The Case Against the Democratic State by Gordon Graham & Democracy, Fascism and the New World Order by Ivo Mosley

What’s so hot about democracy? Edward Ingram considers two books which call it into question.

Democracy is usually held to be a good thing, so much so that many people equate democracy with goodness. Two books question this.

Each book attacks the moral worth of the state as its role is currently understood – the idea that governments should be responsible for such things as education, health, and the economy. Each also attacks the moral worth of social democracy.

I’ll start with the more philosophical book.

The Case Against the Democratic State

Graham begins with 17th and 18th century views of government, especially those of Thomas Hobbes (1588-1679), who argued in Leviathan that, without government, society would collapse. Hobbes famously claimed that life without government is “solitary, poor, nasty, brutish and short”. To Hobbes, society without government is anarchic, and anarchy is bad.

Graham takes issue with Hobbes. First, he says, anthropology tells us that primitive people live relatively peaceful lives, so it appears that, contrary to Hobbes, life without government, in primitive societies at least, is peaceful and prosperous. (Here, he overstates the case: much depends on which culture one examines. Nonetheless, his general point holds.)

Second, if the object of government is to prevent mayhem, government per se was, and remains, far from successful. Government was the major cause of strife in historical times, and it remains the major cause of strife today. Government was responsible for Caligula’s excesses; government was responsible for Stalin’s gulags; government was responsible for Hitler’s death camps; government was responsible for the 30 million who starved to death in Mao Zedong’s China; government is responsible, today, for what is happening in Zimbabwe, Cuba and North Korea.

Transcribed page contents:

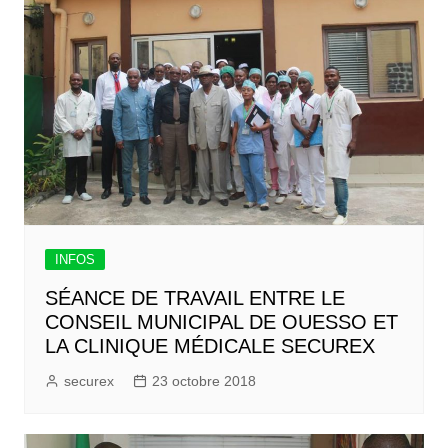
INFOS
SÉANCE DE TRAVAIL ENTRE LE
CONSEIL MUNICIPAL DE OUESSO ET
LA CLINIQUE MÉDICALE SECUREX
securex
23 octobre 2018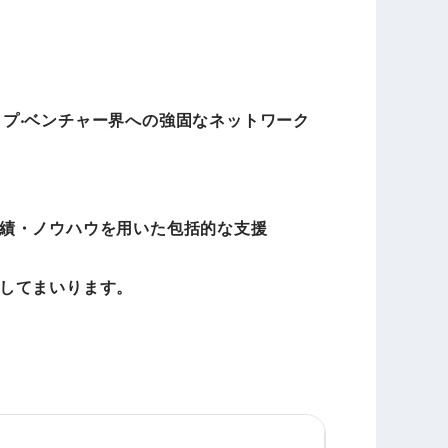
アップ‧ベンチャー界への強固なネットワーク
績・ノウハウを用いた包括的な支援
してまいります。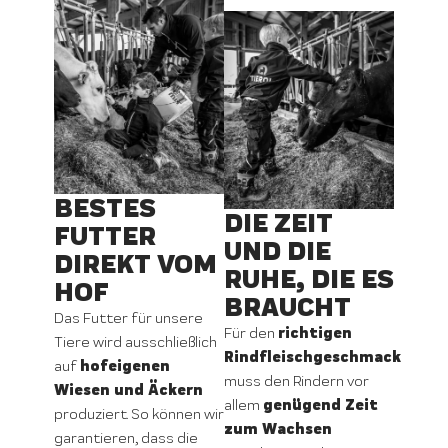
BESTES
DIE ZEIT
FUTTER
UND DIE
DIREKT VOM
RUHE, DIE ES
HOF
BRAUCHT
Das Futter für unsere
richtigen
Für den
Tiere wird ausschließlich
Rindfleischgeschmack
hofeigenen
auf
muss den Rindern vor
Wiesen und Äckern
genügend Zeit
allem
produziert. So können wir
zum Wachsen
garantieren, dass die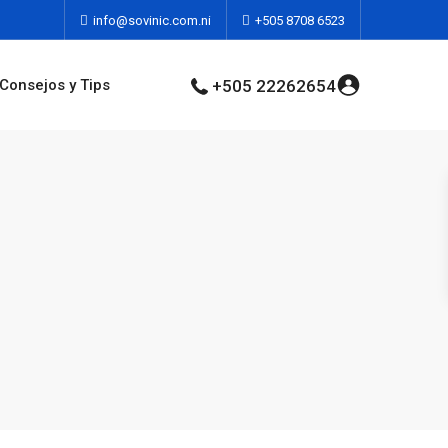
info@sovinic.com.ni
+505 8708 6523
Consejos y Tips
+505 22262654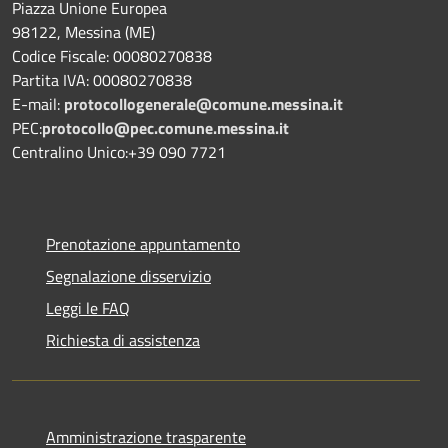
Piazza Unione Europea
98122, Messina (ME)
Codice Fiscale: 00080270838
Partita IVA: 00080270838
E-mail:
protocollogenerale@comune.
messina.it
PEC:
protocollo@pec.comune.messina.it
Centralino Unico:+39 090 7721
Prenotazione appuntamento
Segnalazione disservizio
Leggi le FAQ
Richiesta di assistenza
Amministrazione trasparente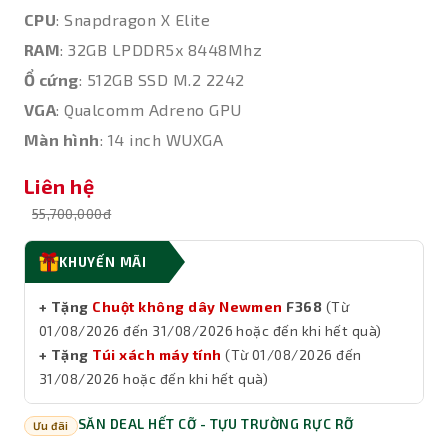
CPU
: Snapdragon X Elite
RAM
: 32GB LPDDR5x 8448Mhz
Ổ cứng
: 512GB SSD M.2 2242
VGA
: Qualcomm Adreno GPU
Màn hình
: 14 inch WUXGA
Liên hệ
55,700,000đ
KHUYẾN MÃI
+ Tặng
Chuột không dây Newmen
F368
(Từ
01/08/2026 đến 31/08/2026 hoặc đến khi hết quà)
+ Tặng
Túi xách máy tính
(Từ 01/08/2026 đến
31/08/2026 hoặc đến khi hết quà)
SĂN DEAL HẾT CỠ - TỰU TRƯỜNG RỰC RỠ
Ưu đãi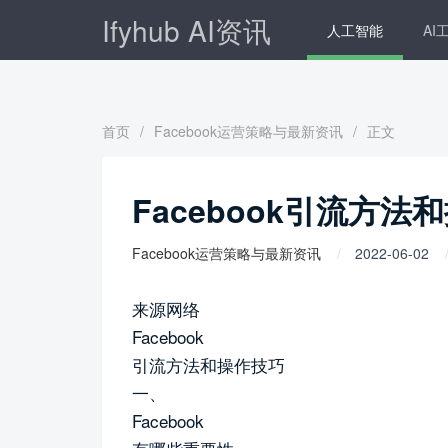
Ifyhub AI资讯
人工智能
AI
首页
/
Facebook运营策略与最新资讯
/
正文
Facebook引流方法
Facebook运营策略与最新资讯
2022-06-02
来源网络
Facebook
引流方法和操作技巧
一、
Facebook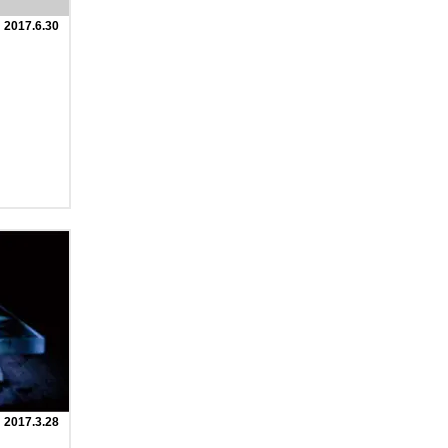
2017.6.30
2017.3.28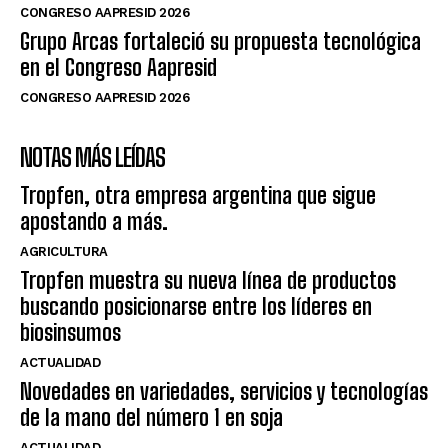
CONGRESO AAPRESID 2026
Grupo Arcas fortaleció su propuesta tecnológica
en el Congreso Aapresid
CONGRESO AAPRESID 2026
NOTAS MÁS LEÍDAS
Tropfen, otra empresa argentina que sigue
apostando a más.
AGRICULTURA
Tropfen muestra su nueva línea de productos
buscando posicionarse entre los líderes en
biosinsumos
ACTUALIDAD
Novedades en variedades, servicios y tecnologías
de la mano del número 1 en soja
ACTUALIDAD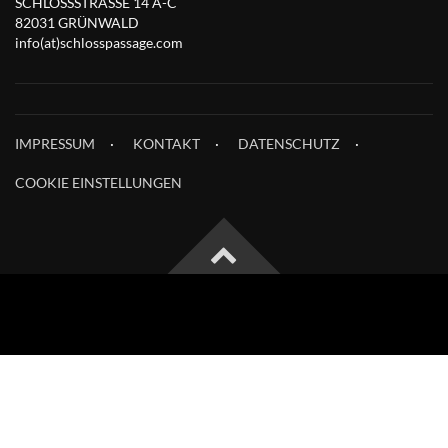
SCHLOSSSTRASSE 14 A-C
82031 GRÜNWALD
info(at)schlosspassage.com
IMPRESSUM
KONTAKT
DATENSCHUTZ
COOKIE EINSTELLUNGEN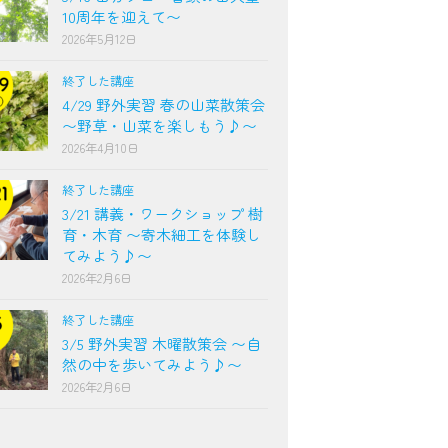
10周年を迎えて〜
2026年5月12日
終了した講座
4/29 野外実習 春の山菜散策会
〜野草・山菜を楽しもう♪〜
2026年4月10日
終了した講座
3/21 講義・ワークショップ 樹
育・木育 〜寄木細工を体験し
てみよう♪〜
2026年2月6日
終了した講座
3/5 野外実習 木曜散策会 〜自
然の中を歩いてみよう♪〜
2026年2月6日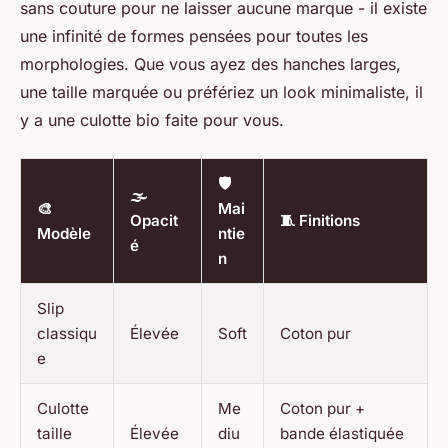
sans couture pour ne laisser aucune marque - il existe
une infinité de formes pensées pour toutes les
morphologies. Que vous ayez des hanches larges,
une taille marquée ou préfériez un look minimaliste, il
y a une culotte bio faite pour vous.
🛡️
🌫️
🎨
Mai
Opacit
🧵 Finitions
Modèle
ntie
é
n
Slip
classiqu
Élevée
Soft
Coton pur
e
Culotte
Me
Coton pur +
taille
Élevée
diu
bande élastiquée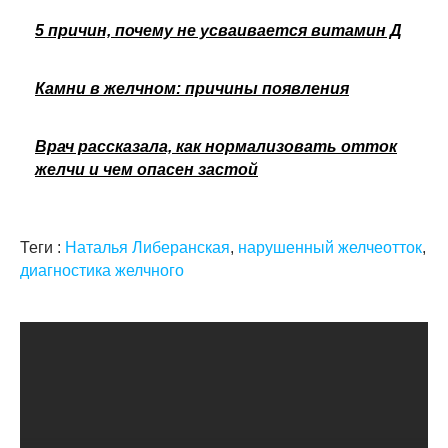
5 причин, почему не усваивается витамин Д
Камни в желчном: причины появления
Врач рассказала, как нормализовать отток
желчи и чем опасен застой
Теги :
Наталья Либеранская
,
нарушенный желчеотток
,
диагностика желчного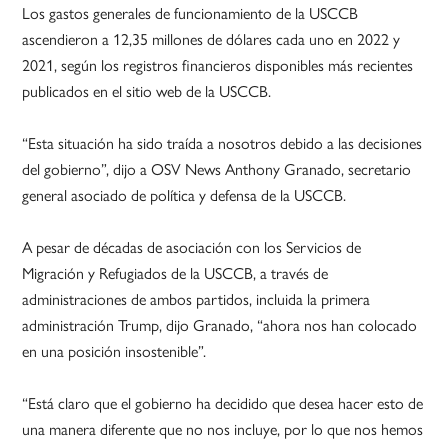
Los gastos generales de funcionamiento de la USCCB
ascendieron a 12,35 millones de dólares cada uno en 2022 y
2021, según los registros financieros disponibles más recientes
publicados en el sitio web de la USCCB.
“Esta situación ha sido traída a nosotros debido a las decisiones
del gobierno”, dijo a OSV News Anthony Granado, secretario
general asociado de política y defensa de la USCCB.
A pesar de décadas de asociación con los Servicios de
Migración y Refugiados de la USCCB, a través de
administraciones de ambos partidos, incluida la primera
administración Trump, dijo Granado, “ahora nos han colocado
en una posición insostenible”.
“Está claro que el gobierno ha decidido que desea hacer esto de
una manera diferente que no nos incluye, por lo que nos hemos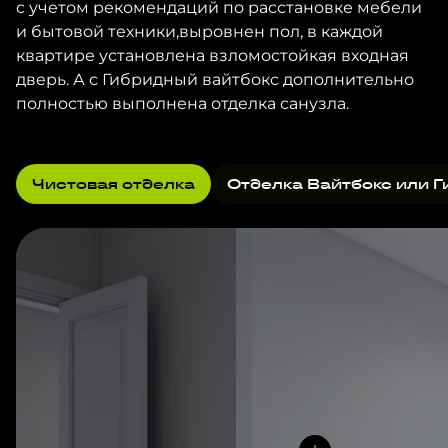
с учетом рекомендаций по расстановке мебели
и бытовой техники,выровнен пол, в каждой
квартире установлена взломостойкая входная
дверь. А с Гибридный вайтбокс дополнительно
полностью выполнена отделка санузла.
Чистовая отделка
Отделка Вайтбокс или Г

**WORK REQUIRED:** In the review, list the rulers whose governments are blamed for strife in the passage beginning "Second, if the object of government is to prevent mayhem". The data above plays no part in this exercise.

**WRITTEN SOLUTION:** Caligula, Stalin, Hitler, Mao Zedong